Been messing with
WPF, usually when a new language comes out to get familiar with it I write a simple test applicaiton. Normally this is a replica of Notepad, I usually write an exact replica of Notepad with every single feature duplicated. This tends to get me quit familiar with the new technology, from there I can move on to more interesting things. Well with WPF this has taken me far longer than any language I have done this in thusfar, it has so many unique things in it, that are completely foreign to me and most developers.
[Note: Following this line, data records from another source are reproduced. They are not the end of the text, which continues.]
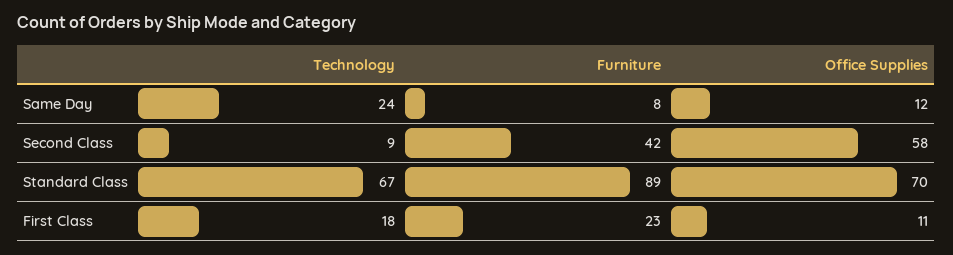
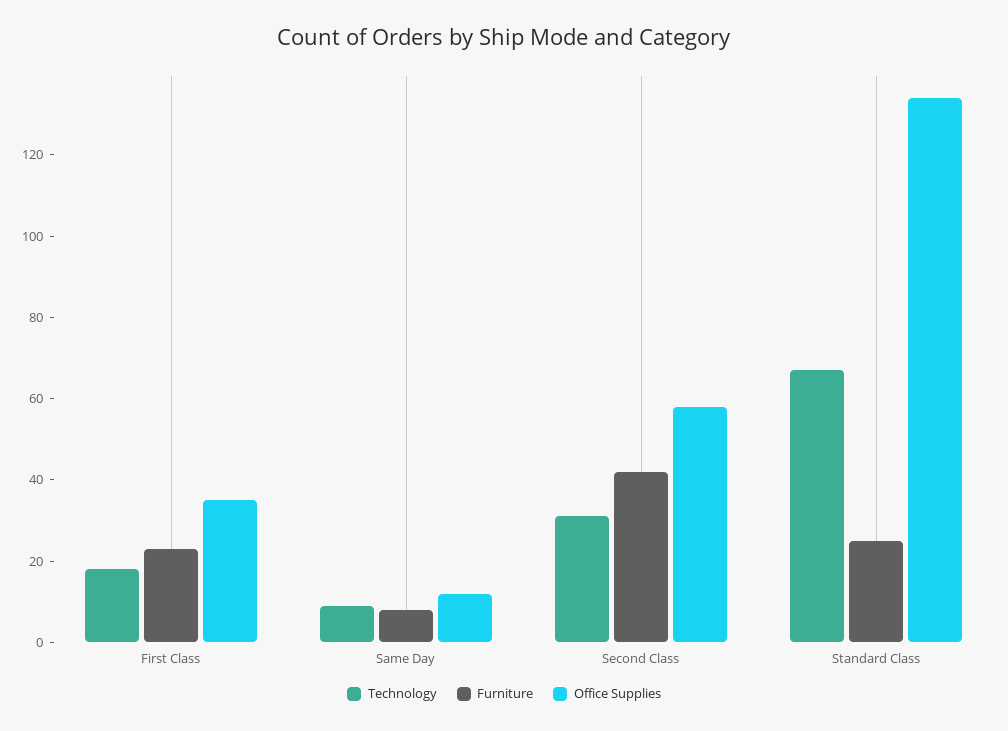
  {
    "Technology": {
-     "Same Day": 24,
+     "Same Day": 10,
-     "Second Class": 9,
+     "Second Class": 30,
      "Standard Class": 67,
      "First Class": 18
    },
    "Furniture": {
      "Same Day": 8,
      "Second Class": 42,
-     "Standard Class": 89,
+     "Standard Class": 25,
      "First Class": 23
    },
    "Office Supplies": {
      "Same Day": 12,
      "Second Class": 58,
-     "Standard Class": 70,
+     "Standard Class": 135,
-     "First Class": 11
+     "First Class": 35
    }
  }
So one thing I noticed that was quit unusual was how the
RichTextBox worked, it is much much more powerful to a point where it's nearly unbelievable to the point it can be extended, I expect to see alot of new programs with a very unique text support interface coming out with this thing. But more to the point, loading a text file into a RichTextBox in WPF is less than straight forward.
Below is how you do it:
using (Stream stream = fileDialog.OpenFile())
{
TextRange tr = new TextRange(rtMain.Document.ContentStart, rtMain.Document.ContentEnd);
tr.Load(stream, DataFormats.Text);
}
Now my first impressions were what the hell? How does it work? So on further investigation it's quit unique, the ContentStart, and ContendEnd properties are actually something called TextPointer and are indeed references and not integer values as one would expect from previous versions. While this is not apparent it is much more elegant and gives you much more flexability at adding text in any spot you wish without changing the caret position, etc.
So basically TextRange holds these two pointers, and when you load the file from a stream it takes the contents of the stream and dumps that in between those two pointers. So there you go, now it makes sense!